_Goal of the exercise_:
Find and copy each line of the listing below that has the word "pixels" in it.

_Input for this task_:
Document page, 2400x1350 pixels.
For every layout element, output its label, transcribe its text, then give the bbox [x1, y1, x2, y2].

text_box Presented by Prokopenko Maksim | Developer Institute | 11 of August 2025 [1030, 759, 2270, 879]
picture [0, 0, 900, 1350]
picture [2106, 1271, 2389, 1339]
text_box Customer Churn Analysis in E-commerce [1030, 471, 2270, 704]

* * *

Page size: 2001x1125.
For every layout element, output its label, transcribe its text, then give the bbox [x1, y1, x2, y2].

---

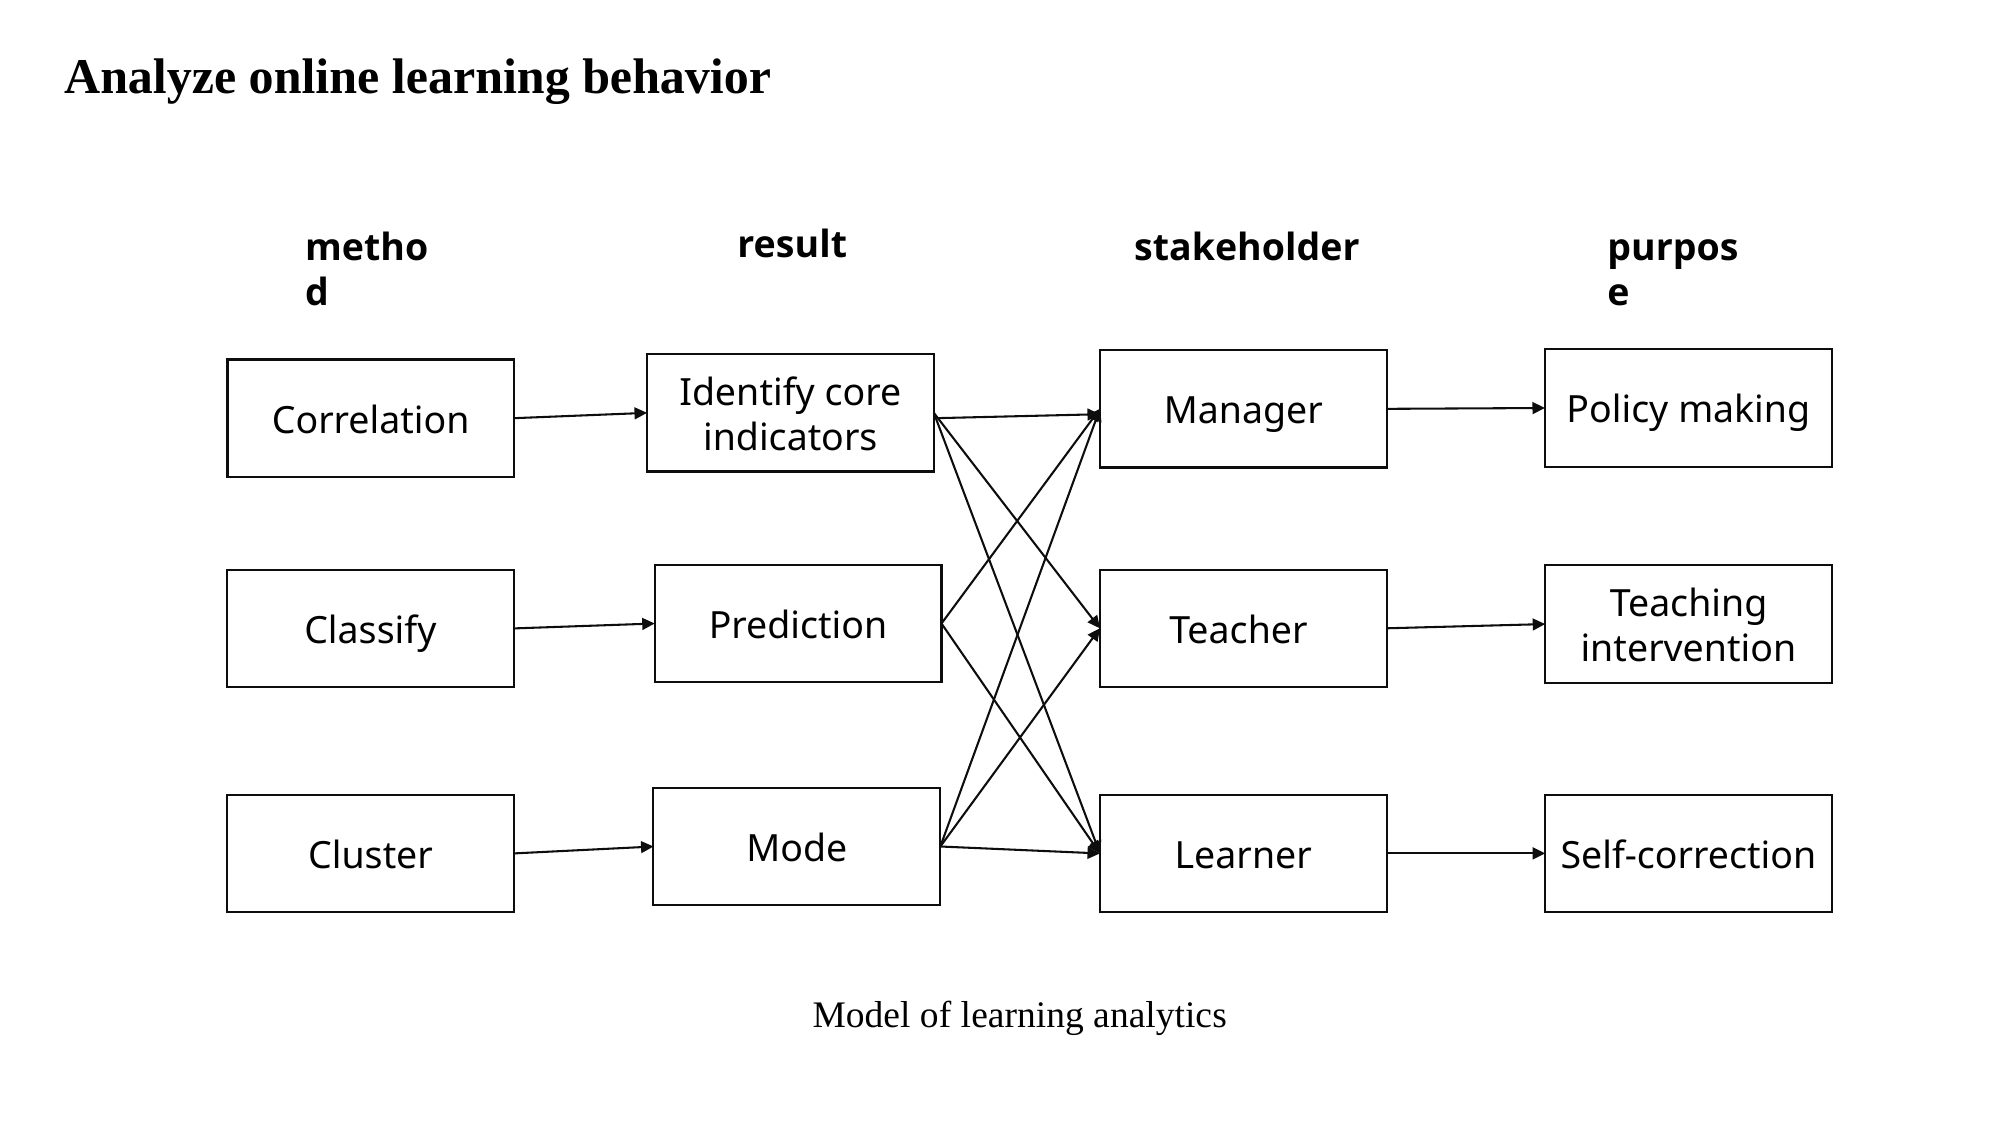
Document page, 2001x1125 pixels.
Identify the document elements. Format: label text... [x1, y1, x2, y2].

_Exercise response_:
Document page, 2400x1350 pixels.
Document page, 2001x1125 pixels.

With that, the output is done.